Unlike the terms “cluster” and “group,” compound implies a whole formed by necessary and contributing parts; each part has an essential role in defining the character of the whole. In spite of the defense-related connotations of the term (complexes that are walled or fenced for protection) compound fits into the framework of adaptation and hyperlocal urbanism because it suggests synergies between the elements that form the compound, which is a prerequisite for self-sufficiency and resiliency. Thus, there is a level of self-sufficiency as well as symbiosis implied by the term compound. This implication fits well with the concept of hybrid land use; each building forming the compound accommodates an activity or use that supports and forms the life of the compound and makes it a whole.
The compound is a cross-cultural concept common throughout history in support of self-sufficient lifestyles, from the ranchos of the American Southwest to the palazzos of Italy on the Hutongs of Beijing. It is multi-generational and multi-use, accommodating a diversity of activities. It is the smallest increment of management, security, and self-sufficiency.

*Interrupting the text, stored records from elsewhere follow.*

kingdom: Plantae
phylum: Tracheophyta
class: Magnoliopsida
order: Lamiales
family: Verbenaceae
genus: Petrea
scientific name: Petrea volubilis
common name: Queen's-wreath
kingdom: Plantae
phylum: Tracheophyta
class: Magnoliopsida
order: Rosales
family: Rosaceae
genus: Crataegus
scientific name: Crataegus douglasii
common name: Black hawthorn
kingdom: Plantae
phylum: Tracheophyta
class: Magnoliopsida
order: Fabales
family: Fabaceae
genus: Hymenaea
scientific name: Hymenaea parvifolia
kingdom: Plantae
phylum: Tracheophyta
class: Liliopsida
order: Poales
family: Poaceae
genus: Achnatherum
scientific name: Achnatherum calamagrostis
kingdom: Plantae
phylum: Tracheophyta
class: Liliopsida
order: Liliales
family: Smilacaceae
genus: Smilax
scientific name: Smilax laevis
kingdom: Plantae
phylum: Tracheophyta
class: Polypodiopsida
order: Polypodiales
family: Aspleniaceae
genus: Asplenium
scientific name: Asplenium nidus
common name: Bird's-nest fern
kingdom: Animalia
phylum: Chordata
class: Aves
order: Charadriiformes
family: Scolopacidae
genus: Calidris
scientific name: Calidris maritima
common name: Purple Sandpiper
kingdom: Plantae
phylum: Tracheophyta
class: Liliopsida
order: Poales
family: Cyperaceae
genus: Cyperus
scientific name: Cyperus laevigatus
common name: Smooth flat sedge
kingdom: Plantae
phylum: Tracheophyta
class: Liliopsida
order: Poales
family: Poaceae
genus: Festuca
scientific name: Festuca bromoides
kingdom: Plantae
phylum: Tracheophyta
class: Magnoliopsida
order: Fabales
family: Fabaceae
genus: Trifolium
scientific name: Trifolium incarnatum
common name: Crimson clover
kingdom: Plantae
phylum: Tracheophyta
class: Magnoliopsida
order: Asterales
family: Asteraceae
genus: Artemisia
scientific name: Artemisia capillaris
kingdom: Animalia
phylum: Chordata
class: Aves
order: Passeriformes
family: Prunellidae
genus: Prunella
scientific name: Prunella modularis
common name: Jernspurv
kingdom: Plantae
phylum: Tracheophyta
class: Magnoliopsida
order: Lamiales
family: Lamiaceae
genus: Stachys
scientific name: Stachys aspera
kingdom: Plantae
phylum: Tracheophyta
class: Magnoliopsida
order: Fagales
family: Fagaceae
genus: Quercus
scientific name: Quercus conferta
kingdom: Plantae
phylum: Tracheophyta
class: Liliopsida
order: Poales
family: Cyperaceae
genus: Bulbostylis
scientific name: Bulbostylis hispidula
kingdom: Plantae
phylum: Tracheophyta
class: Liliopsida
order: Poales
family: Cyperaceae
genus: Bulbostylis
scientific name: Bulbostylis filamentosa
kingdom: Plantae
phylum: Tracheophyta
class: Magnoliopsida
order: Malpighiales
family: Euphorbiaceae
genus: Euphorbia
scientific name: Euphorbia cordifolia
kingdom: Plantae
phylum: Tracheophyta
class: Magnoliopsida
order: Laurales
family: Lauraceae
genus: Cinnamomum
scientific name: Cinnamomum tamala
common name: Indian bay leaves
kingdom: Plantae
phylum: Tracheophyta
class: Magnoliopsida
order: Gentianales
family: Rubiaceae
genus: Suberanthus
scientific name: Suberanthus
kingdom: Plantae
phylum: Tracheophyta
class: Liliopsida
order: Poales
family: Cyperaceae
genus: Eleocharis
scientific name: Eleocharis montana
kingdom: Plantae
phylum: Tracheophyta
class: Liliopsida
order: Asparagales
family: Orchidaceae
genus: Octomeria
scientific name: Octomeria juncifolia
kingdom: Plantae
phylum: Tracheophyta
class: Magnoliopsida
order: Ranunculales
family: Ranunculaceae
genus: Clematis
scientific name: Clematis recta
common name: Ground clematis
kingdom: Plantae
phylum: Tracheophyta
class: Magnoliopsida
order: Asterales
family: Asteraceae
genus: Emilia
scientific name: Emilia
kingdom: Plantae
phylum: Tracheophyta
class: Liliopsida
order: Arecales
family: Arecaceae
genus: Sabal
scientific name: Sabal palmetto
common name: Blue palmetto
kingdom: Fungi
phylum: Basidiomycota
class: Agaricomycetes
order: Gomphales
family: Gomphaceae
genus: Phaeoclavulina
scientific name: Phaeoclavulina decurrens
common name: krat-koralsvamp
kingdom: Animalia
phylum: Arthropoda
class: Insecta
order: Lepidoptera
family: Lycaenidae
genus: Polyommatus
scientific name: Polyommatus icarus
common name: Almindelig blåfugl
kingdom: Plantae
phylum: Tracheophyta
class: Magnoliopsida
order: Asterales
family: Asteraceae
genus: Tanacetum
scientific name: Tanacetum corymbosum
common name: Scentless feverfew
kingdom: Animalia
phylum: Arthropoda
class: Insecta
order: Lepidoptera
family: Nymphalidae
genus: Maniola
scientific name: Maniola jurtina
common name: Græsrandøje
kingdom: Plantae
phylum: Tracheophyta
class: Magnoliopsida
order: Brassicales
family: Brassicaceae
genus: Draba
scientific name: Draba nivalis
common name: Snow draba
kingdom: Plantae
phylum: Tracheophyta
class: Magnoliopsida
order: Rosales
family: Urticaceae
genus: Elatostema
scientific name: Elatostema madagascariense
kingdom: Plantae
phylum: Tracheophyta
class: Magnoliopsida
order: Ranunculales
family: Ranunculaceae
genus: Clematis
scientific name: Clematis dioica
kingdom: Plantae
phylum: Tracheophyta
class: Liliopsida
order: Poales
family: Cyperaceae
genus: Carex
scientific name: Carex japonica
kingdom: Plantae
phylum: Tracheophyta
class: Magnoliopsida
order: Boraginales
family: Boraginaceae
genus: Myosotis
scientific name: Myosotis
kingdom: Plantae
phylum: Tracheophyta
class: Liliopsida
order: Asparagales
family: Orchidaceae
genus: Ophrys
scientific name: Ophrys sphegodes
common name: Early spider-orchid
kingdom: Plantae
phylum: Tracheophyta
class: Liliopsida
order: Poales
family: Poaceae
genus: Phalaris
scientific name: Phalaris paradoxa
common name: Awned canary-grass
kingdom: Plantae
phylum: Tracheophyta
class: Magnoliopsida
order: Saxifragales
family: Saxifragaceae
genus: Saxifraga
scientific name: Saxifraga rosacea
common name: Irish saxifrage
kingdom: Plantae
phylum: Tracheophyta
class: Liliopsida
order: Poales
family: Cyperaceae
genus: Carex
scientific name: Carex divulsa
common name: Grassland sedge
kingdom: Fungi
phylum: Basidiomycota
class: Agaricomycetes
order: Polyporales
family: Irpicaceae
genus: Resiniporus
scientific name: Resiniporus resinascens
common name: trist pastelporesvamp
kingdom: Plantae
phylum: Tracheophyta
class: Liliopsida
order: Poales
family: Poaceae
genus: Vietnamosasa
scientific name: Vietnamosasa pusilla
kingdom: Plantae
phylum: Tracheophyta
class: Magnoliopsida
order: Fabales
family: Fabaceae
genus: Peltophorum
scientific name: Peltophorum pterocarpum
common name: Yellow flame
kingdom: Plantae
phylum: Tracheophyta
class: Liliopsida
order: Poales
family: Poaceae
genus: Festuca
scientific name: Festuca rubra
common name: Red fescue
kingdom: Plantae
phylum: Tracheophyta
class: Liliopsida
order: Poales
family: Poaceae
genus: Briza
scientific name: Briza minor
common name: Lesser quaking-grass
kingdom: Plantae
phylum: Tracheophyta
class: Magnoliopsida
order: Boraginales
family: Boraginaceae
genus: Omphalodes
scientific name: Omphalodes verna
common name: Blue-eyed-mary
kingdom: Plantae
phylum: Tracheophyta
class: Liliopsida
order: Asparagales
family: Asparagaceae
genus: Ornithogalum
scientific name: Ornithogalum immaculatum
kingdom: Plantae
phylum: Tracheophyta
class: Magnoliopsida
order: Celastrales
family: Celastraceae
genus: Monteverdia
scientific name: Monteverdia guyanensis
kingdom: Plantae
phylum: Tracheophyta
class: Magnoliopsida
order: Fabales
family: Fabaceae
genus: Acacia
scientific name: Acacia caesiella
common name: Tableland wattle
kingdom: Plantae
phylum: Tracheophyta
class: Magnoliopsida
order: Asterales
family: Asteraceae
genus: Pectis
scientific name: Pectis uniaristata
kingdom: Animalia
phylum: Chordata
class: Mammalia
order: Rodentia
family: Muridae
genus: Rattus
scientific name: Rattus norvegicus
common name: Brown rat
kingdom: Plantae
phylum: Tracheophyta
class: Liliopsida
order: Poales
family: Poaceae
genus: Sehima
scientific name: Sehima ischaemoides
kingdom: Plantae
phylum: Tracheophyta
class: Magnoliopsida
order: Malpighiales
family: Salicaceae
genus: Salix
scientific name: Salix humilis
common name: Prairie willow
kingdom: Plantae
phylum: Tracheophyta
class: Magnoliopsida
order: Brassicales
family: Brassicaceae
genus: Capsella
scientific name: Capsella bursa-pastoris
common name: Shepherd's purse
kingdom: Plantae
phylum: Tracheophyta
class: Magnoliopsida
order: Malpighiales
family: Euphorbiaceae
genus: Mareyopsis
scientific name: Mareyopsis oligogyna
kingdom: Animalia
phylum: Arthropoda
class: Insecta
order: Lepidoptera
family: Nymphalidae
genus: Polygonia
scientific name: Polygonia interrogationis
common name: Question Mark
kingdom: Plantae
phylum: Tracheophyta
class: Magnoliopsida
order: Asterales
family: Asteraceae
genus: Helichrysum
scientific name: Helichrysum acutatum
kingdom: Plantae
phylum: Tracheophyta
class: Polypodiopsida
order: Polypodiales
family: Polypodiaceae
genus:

Compounds are the basic building blocks of the Adaptation Village Model (proposed by the book Urbanism For A Difficult Future). The basic compound lot in the Adaptation Village is approximately one-third of an acre (120 x 120 feet) and is allowed the capacity up to six buildings. It accommodates various building types including some suitable as workplaces. The density and composition of the residences vary, depending on the location and the current needs at any given time. Smaller compound lots may be added to the mix to increase diversity by dividing a basic lot into two (to obtain two lots either with 60 x 120 feet dimensions each, or one 80 x 120 feet lot and one 40 x 120 feet lot). The structures may be occupied by a large or extended family, or a family and caregivers, as well as others who rent (for living, for working, or for both).
A compound is a hybrid in its land uses. In addition to residential use, a compound typically accommodates light manufacturing and production, limited retail, and cottage farming. The compound enables gradual growth and succession. Structures can be added one at a time or remodeled to accommodate new users and uses as needed. It provides financial resilience for the households in two ways: it allows productive activities within the lot and it enables renting. Instead of owning a large house and be responsible for all of it in the first day of purchase, which is the case for a typical suburban property, a household can build a small structure on the compound and add others later. Owning the large suburban house is nothing but a liability and a financial burden; it doesn’t produce any income. Whereas the compound offers an investment that provides growing return in time via the rental spaces offered and the productive activities accommodated on the lot. The mixture of uses and activities requires limits and controls so that they can coexist harmoniously within, and with adjacent compounds. These activities incubate an economy that contributes to the larger scales in which it nests. A dynamic development code is needed to increase synergies. Such a code must evolve as a part of a regulatory culture where the management of local productive activities is merged with code enforcement. The regulatory procedures that guide construction and management need to be based on the principle of subsidiarity.